[What is needed]: Output all the records below, word for word.

[Input material]:
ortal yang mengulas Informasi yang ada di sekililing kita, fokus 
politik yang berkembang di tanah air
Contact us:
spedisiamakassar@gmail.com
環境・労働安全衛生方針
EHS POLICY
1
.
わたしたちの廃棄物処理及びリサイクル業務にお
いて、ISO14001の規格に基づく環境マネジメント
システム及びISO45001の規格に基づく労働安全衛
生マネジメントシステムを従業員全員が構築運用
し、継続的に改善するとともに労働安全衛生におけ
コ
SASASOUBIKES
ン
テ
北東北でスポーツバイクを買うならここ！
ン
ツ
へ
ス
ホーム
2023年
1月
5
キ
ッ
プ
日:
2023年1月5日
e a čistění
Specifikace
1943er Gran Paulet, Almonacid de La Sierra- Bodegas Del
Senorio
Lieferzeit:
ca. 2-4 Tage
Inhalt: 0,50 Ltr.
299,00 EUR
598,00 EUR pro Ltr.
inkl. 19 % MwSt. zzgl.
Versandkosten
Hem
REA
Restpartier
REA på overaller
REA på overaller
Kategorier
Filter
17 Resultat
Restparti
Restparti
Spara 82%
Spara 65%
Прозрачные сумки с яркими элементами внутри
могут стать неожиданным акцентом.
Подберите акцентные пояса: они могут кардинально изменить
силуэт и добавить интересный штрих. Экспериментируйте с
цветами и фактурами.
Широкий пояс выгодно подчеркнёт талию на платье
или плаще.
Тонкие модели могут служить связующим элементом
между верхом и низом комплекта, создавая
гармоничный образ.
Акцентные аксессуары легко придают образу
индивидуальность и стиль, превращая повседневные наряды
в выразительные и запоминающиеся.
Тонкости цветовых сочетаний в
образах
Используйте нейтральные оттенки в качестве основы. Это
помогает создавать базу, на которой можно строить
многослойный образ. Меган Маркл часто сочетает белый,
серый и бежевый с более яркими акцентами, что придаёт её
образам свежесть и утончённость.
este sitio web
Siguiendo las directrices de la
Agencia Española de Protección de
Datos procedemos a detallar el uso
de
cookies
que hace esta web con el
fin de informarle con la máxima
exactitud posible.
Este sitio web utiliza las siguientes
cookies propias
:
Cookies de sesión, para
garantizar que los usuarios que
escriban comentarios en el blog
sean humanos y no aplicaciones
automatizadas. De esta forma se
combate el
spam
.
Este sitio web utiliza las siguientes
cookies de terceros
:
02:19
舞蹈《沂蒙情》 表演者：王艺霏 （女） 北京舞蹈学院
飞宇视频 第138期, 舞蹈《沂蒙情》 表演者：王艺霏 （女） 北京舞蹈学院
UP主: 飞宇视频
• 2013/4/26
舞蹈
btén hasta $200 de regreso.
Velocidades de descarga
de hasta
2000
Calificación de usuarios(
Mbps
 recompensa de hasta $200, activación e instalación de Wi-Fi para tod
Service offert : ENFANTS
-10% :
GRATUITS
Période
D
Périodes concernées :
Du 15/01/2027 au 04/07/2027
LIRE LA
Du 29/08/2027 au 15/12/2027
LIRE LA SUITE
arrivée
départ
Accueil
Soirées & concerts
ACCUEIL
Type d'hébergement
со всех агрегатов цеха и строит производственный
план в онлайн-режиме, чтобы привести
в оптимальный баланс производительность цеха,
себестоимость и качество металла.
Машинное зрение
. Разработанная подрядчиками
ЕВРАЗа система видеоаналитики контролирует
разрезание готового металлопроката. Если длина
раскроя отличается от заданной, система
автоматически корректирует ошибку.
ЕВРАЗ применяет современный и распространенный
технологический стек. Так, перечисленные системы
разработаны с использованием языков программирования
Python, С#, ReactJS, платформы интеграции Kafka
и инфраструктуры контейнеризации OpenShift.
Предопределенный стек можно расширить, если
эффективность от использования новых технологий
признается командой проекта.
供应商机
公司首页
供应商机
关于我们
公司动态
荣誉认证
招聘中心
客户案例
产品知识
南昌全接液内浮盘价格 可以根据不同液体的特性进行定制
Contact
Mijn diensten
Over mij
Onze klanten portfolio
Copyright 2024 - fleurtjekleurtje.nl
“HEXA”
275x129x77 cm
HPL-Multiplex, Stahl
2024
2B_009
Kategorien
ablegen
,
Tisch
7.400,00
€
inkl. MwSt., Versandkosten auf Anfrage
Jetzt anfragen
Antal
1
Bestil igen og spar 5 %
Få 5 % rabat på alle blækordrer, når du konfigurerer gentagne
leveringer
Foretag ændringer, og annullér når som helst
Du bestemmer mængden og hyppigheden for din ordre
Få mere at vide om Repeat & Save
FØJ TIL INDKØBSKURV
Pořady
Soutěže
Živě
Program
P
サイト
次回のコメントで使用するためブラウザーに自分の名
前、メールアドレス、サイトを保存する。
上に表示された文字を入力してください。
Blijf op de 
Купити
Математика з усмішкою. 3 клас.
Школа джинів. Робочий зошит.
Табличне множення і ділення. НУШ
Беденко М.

[Task solution]:
ortal yang mengulas Informasi yang ada di sekililing kita, fokus 
politik yang berkembang di tanah air
Contact us:
spedisiamakassar@gmail.com
環境・労働安全衛生方針
EHS POLICY
1
.
わたしたちの廃棄物処理及びリサイクル業務にお
いて、ISO14001の規格に基づく環境マネジメント
システム及びISO45001の規格に基づく労働安全衛
生マネジメントシステムを従業員全員が構築運用
し、継続的に改善するとともに労働安全衛生におけ
コ
SASASOUBIKES
ン
テ
北東北でスポーツバイクを買うならここ！
ン
ツ
へ
ス
ホーム
2023年
1月
5
キ
ッ
プ
日:
2023年1月5日
e a čistění
Specifikace
1943er Gran Paulet, Almonacid de La Sierra- Bodegas Del
Senorio
Lieferzeit:
ca. 2-4 Tage
Inhalt: 0,50 Ltr.
299,00 EUR
598,00 EUR pro Ltr.
inkl. 19 % MwSt. zzgl.
Versandkosten
Hem
REA
Restpartier
REA på overaller
REA på overaller
Kategorier
Filter
17 Resultat
Restparti
Restparti
Spara 82%
Spara 65%
Прозрачные сумки с яркими элементами внутри
могут стать неожиданным акцентом.
Подберите акцентные пояса: они могут кардинально изменить
силуэт и добавить интересный штрих. Экспериментируйте с
цветами и фактурами.
Широкий пояс выгодно подчеркнёт талию на платье
или плаще.
Тонкие модели могут служить связующим элементом
между верхом и низом комплекта, создавая
гармоничный образ.
Акцентные аксессуары легко придают образу
индивидуальность и стиль, превращая повседневные наряды
в выразительные и запоминающиеся.
Тонкости цветовых сочетаний в
образах
Используйте нейтральные оттенки в качестве основы. Это
помогает создавать базу, на которой можно строить
многослойный образ. Меган Маркл часто сочетает белый,
серый и бежевый с более яркими акцентами, что придаёт её
образам свежесть и утончённость.
este sitio web
Siguiendo las directrices de la
Agencia Española de Protección de
Datos procedemos a detallar el uso
de
cookies
que hace esta web con el
fin de informarle con la máxima
exactitud posible.
Este sitio web utiliza las siguientes
cookies propias
:
Cookies de sesión, para
garantizar que los usuarios que
escriban comentarios en el blog
sean humanos y no aplicaciones
automatizadas. De esta forma se
combate el
spam
.
Este sitio web utiliza las siguientes
cookies de terceros
:
02:19
舞蹈《沂蒙情》 表演者：王艺霏 （女） 北京舞蹈学院
飞宇视频 第138期, 舞蹈《沂蒙情》 表演者：王艺霏 （女） 北京舞蹈学院
UP主: 飞宇视频
• 2013/4/26
舞蹈
btén hasta $200 de regreso.
Velocidades de descarga
de hasta
2000
Calificación de usuarios(
Mbps
 recompensa de hasta $200, activación e instalación de Wi-Fi para tod
Service offert : ENFANTS
-10% :
GRATUITS
Période
D
Périodes concernées :
Du 15/01/2027 au 04/07/2027
LIRE LA
Du 29/08/2027 au 15/12/2027
LIRE LA SUITE
arrivée
départ
Accueil
Soirées & concerts
ACCUEIL
Type d'hébergement
со всех агрегатов цеха и строит производственный
план в онлайн-режиме, чтобы привести
в оптимальный баланс производительность цеха,
себестоимость и качество металла.
Машинное зрение
. Разработанная подрядчиками
ЕВРАЗа система видеоаналитики контролирует
разрезание готового металлопроката. Если длина
раскроя отличается от заданной, система
автоматически корректирует ошибку.
ЕВРАЗ применяет современный и распространенный
технологический стек. Так, перечисленные системы
разработаны с использованием языков программирования
Python, С#, ReactJS, платформы интеграции Kafka
и инфраструктуры контейнеризации OpenShift.
Предопределенный стек можно расширить, если
эффективность от использования новых технологий
признается командой проекта.
供应商机
公司首页
供应商机
关于我们
公司动态
荣誉认证
招聘中心
客户案例
产品知识
南昌全接液内浮盘价格 可以根据不同液体的特性进行定制
Contact
Mijn diensten
Over mij
Onze klanten portfolio
Copyright 2024 - fleurtjekleurtje.nl
“HEXA”
275x129x77 cm
HPL-Multiplex, Stahl
2024
2B_009
Kategorien
ablegen
,
Tisch
7.400,00
€
inkl. MwSt., Versandkosten auf Anfrage
Jetzt anfragen
Antal
1
Bestil igen og spar 5 %
Få 5 % rabat på alle blækordrer, når du konfigurerer gentagne
leveringer
Foretag ændringer, og annullér når som helst
Du bestemmer mængden og hyppigheden for din ordre
Få mere at vide om Repeat & Save
FØJ TIL INDKØBSKURV
Pořady
Soutěže
Živě
Program
P
サイト
次回のコメントで使用するためブラウザーに自分の名
前、メールアドレス、サイトを保存する。
上に表示された文字を入力してください。
Blijf op de 
Купити
Математика з усмішкою. 3 клас.
Школа джинів. Робочий зошит.
Табличне множення і ділення. НУШ
Беденко М.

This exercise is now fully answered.